The town of Kariba was built for construction workers on the lake's dam. Houses were also required in the locality for displaced villagers.
Later, Rob took us camping on the banks of the Zambezi, venturing illegally into Zambia. Our tent was so small that we couldn’t decide if we should allow the hyenas to nip our heads or crunch off our toes. Rob had a much bigger tent and a mattress. ‘Why didn’t you bring one too?’ he asked. Knowing they existed would have been a helpful start. He set out to make the experience as terrifying as possible. We fished for vundu (ugly whiskery catfish) and fearsome tiger fish with soap bait on the river and watched the hippos scuttle around us. Rob told us how fearsome and territorial they were. One stuck its head up in front of us, just as our little speed boat was zooming along. We shot straight up and over its back.
There were plenty of crocodiles around too. Rob insisted on using his dinner steak for bait, on a long thick steel line. Don did the same, all strictly illegal. And the crocs weren’t stupid. They took the meat and avoided the hook every time. I refused to let the men have any of my steak, come supper time.
Rob and his younger son terrified me with stories about the savage sting of the tsetse flies, so it was poetic justice when Michael got stung on the way home, travelling in the back of the trailer. Rob blasted over the dusty tracks and shot through the maize on the look-out for leopards and springbok. The latter, of course, were legitimate game and made good biltong. The drying shed was decorated with tender strips, much nicer than the tourist variety. There was also a collection of python skins from snakes killed in the river.
Venturing south, in Harare we stayed in the colonial and respected Meikles Hotel. We drove to the second city of Bulawayo, the preeminent Matabele city and Bight Bridge. We moved on from the latter swiftly, hostilities were ongoing.
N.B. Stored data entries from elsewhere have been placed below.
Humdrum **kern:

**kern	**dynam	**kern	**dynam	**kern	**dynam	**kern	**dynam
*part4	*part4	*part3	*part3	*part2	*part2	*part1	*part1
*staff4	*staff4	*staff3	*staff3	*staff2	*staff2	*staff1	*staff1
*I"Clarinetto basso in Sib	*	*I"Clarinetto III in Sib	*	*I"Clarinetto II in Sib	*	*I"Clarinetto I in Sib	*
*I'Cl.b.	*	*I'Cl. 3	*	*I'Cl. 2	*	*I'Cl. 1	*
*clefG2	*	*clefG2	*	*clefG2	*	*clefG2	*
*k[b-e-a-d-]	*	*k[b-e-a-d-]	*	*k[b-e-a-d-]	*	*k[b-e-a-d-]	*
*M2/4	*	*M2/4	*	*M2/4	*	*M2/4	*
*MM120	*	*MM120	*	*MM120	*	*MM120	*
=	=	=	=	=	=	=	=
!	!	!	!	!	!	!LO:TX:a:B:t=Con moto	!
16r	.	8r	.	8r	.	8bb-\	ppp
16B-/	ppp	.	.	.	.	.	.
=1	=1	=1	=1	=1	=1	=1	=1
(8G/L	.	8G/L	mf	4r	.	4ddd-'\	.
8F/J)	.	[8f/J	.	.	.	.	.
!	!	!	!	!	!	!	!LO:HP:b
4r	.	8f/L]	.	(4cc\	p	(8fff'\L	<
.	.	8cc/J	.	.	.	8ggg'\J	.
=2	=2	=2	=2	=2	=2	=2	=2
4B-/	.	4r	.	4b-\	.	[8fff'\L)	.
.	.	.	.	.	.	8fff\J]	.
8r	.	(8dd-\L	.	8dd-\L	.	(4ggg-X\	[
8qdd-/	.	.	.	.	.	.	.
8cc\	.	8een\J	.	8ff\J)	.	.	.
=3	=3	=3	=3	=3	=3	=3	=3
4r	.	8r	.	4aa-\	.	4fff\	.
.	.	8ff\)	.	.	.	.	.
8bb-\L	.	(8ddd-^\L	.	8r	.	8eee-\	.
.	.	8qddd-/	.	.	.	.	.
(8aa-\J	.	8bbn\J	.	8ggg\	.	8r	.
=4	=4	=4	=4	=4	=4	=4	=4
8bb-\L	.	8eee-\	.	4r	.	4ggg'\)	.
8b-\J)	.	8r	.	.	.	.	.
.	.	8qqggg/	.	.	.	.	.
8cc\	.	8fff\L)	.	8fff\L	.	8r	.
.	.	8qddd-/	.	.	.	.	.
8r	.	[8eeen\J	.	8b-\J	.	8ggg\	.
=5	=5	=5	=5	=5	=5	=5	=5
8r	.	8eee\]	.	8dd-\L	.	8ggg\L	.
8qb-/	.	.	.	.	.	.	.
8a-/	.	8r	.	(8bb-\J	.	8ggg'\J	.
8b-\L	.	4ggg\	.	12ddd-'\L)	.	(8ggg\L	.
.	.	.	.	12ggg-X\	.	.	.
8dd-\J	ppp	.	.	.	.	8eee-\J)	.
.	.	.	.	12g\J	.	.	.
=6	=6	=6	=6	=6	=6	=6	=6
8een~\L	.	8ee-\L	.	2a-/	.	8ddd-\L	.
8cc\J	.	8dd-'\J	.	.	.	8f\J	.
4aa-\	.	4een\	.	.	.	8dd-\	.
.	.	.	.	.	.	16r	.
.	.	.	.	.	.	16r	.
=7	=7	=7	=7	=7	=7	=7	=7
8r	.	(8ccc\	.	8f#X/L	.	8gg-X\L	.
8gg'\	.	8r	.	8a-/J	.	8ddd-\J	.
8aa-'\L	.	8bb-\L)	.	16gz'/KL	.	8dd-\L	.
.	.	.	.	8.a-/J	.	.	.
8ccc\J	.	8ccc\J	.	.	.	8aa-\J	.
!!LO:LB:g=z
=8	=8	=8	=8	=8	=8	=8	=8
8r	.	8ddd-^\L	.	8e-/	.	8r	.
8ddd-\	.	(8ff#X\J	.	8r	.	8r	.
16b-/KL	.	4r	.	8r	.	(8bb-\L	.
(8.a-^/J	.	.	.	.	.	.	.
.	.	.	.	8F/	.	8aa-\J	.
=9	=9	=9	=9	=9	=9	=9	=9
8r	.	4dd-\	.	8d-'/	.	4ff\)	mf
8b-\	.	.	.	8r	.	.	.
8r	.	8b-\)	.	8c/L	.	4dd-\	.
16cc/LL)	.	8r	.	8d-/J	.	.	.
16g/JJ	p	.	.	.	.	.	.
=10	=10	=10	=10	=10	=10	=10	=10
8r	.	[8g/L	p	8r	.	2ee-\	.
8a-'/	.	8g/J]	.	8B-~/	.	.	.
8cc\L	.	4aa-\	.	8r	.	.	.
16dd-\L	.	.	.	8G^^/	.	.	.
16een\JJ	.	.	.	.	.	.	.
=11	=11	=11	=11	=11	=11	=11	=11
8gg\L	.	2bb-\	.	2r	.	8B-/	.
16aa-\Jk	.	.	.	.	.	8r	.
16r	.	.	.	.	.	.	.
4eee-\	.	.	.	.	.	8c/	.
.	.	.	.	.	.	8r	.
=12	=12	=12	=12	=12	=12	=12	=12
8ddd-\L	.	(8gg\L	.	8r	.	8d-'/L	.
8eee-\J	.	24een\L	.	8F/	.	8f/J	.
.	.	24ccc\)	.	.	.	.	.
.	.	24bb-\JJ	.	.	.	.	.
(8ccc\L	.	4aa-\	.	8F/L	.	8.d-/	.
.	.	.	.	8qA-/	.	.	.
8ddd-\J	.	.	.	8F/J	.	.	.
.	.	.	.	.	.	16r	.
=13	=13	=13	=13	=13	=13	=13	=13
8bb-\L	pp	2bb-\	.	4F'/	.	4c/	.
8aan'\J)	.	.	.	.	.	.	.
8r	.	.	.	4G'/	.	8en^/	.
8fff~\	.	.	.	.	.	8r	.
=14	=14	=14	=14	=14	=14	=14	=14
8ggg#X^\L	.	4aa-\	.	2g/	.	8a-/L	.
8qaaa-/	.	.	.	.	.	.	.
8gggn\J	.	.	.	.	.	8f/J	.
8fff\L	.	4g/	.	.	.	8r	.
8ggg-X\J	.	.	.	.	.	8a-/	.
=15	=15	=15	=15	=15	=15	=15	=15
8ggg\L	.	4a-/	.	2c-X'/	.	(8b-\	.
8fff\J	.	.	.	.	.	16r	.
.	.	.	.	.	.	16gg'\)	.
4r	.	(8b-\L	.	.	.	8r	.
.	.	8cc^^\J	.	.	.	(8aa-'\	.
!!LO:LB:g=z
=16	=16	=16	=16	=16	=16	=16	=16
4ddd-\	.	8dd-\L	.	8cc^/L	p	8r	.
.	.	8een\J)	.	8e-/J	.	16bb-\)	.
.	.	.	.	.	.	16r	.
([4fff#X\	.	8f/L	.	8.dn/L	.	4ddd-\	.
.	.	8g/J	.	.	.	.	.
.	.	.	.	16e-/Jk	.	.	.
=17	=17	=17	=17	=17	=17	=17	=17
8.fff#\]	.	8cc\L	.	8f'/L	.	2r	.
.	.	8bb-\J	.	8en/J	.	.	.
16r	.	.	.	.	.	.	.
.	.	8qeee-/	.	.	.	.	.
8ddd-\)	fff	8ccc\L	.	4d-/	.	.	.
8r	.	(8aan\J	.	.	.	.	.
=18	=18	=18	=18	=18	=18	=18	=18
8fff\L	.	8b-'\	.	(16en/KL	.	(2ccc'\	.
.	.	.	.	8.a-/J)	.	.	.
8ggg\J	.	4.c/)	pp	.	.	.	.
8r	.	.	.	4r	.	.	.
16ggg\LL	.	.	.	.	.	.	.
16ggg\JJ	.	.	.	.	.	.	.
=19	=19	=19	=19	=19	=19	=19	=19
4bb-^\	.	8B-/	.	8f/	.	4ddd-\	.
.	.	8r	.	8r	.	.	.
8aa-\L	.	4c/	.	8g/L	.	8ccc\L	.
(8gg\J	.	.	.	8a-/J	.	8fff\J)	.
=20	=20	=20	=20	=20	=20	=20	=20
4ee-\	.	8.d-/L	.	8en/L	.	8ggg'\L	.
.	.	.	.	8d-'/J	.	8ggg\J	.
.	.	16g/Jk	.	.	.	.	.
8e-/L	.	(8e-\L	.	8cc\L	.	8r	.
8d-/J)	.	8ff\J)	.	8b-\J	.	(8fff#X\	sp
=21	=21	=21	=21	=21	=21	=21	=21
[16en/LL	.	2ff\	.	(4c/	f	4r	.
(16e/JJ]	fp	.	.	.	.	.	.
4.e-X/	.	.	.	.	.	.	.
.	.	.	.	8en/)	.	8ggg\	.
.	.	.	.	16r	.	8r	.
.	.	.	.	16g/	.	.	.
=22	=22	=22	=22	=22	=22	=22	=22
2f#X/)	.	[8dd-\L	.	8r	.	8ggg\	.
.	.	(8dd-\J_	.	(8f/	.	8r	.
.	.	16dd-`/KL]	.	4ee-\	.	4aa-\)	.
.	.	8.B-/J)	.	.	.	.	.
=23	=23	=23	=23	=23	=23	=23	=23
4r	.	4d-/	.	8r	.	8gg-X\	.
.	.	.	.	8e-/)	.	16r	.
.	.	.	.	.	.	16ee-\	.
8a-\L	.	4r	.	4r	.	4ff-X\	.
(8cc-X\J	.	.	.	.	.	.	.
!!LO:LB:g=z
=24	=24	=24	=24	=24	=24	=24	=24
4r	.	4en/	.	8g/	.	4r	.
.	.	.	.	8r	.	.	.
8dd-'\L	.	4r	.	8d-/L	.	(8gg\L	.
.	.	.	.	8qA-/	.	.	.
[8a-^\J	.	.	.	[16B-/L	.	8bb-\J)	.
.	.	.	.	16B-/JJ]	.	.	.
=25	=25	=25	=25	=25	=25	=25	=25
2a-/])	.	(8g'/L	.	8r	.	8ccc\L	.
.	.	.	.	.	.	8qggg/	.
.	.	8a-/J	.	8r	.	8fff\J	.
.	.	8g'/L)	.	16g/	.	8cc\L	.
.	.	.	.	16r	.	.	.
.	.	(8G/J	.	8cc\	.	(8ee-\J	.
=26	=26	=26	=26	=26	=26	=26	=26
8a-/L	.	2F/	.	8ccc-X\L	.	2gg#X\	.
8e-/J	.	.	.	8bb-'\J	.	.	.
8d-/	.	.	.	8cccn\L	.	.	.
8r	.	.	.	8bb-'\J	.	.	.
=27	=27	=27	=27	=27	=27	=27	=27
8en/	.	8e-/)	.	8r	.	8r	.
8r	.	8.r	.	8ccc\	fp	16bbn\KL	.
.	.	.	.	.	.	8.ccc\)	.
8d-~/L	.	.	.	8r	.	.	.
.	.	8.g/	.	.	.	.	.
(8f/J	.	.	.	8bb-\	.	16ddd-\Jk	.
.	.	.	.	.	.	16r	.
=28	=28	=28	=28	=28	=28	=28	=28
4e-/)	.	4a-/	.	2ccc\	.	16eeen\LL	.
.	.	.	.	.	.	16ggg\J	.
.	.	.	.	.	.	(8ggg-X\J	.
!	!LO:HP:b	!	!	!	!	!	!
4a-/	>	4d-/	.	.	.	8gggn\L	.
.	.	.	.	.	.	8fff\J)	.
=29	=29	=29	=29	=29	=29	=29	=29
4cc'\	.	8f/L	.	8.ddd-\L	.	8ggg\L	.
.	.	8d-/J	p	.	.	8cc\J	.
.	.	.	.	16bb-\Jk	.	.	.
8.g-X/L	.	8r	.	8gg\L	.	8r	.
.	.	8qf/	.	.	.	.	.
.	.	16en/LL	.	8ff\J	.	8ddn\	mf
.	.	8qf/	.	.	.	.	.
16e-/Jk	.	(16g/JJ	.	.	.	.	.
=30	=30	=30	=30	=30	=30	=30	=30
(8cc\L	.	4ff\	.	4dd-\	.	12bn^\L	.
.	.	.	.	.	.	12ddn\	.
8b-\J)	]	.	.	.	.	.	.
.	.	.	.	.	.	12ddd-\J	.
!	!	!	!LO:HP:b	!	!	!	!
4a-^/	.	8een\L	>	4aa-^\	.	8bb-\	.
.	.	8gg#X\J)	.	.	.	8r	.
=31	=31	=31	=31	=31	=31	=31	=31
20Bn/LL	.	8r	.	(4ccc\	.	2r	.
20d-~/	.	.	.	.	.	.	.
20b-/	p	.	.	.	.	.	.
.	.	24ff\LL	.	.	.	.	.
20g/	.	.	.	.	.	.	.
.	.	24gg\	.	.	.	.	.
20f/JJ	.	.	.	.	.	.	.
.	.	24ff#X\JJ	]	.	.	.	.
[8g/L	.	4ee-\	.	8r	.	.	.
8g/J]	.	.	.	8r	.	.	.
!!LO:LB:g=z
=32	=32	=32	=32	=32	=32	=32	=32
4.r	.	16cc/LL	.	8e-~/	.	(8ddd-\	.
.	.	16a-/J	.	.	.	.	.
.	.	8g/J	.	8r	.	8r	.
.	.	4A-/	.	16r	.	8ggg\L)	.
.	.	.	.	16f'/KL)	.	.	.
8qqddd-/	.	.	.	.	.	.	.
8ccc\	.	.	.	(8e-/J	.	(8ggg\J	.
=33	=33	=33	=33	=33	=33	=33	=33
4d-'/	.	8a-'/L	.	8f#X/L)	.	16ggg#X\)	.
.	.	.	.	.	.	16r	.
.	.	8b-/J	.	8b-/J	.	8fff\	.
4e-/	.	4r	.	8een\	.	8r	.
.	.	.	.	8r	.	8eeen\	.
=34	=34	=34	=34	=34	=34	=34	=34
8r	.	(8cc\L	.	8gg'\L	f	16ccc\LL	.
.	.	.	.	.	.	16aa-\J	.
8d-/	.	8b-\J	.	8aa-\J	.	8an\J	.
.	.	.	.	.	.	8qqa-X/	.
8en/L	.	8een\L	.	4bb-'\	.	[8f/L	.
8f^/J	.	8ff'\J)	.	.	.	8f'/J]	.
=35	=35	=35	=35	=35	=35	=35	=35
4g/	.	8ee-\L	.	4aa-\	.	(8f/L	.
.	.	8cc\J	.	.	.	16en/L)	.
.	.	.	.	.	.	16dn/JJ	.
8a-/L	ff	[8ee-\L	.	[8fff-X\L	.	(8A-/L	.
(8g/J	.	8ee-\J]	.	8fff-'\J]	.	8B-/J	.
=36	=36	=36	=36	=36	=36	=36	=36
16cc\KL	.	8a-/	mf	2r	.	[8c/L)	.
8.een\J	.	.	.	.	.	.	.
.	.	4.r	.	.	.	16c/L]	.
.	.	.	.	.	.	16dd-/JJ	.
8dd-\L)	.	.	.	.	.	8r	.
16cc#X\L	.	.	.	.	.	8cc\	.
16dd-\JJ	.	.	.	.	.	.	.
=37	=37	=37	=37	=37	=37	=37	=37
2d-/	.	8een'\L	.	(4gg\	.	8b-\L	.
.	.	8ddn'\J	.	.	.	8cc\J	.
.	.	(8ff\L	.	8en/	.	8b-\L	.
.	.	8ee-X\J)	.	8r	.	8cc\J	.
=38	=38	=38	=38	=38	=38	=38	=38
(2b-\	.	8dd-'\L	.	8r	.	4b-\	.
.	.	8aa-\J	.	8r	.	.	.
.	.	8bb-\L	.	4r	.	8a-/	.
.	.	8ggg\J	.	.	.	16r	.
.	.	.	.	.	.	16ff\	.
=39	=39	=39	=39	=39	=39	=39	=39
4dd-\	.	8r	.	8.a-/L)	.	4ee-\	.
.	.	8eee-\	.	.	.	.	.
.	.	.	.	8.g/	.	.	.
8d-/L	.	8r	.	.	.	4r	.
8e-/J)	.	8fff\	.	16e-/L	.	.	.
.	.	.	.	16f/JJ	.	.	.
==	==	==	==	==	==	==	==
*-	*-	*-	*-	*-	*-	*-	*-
Next, Inyanga National Park, now Nyanga. this is the highest land in Zimbabwe, rolling hills, with Mount Nyangani, the highest point in Zimbabwe, at the centre. Mutarazi Falls, Zimbabwe's highest waterfall, is in the south of the park. There are also velvety tea plantations
And then, in the south, the ancient, surprising and as yet unexplained Zimbabwe Ruins. This is a UNESCO world heritage site, a medieval city state, dating from the ninth century onwards, about which little is known. It's thought that the stone city could have housed up to 18,000 people at its peak, and that it served as a royal palace for the local monarch. The drystone walls are up to 11 metres high.
One theory states that it was built by the Bantu people (who would become the ethnic Shona) and that it became one of the major African trade centres by the eleventh century. By the mid fifteenth century, for some reason, the city-state had been abandoned. Whatever its origins, the jungle clad Great Zimbabwe has since been adopted as a national monument by the Zimbabwean government, and the modern independent state was named after it.
The trail though the maize was literally blazed at times. Itinerants or political protesters were setting fires often enough to be a genuine threat to their livelihood. Rob would go out on the tractor, harrowing the ground to put out the flames. Once he took us with him. This was rather too much excitement for me and I was naïve enough to think that he knew what he was doing and that the fuel was unlikely to ignite. We were lucky.
A year later Don’s parents made a similar trip to Zimbabwe and Rob and Don’s father went firefighting. But they weren’t quick enough to extinguish the blaze and were encircled by the flames. They were both rescued and recuperated in hospital. Don’s father seemed to regain his full health, but Rob’s lungs were damaged; he died a year later.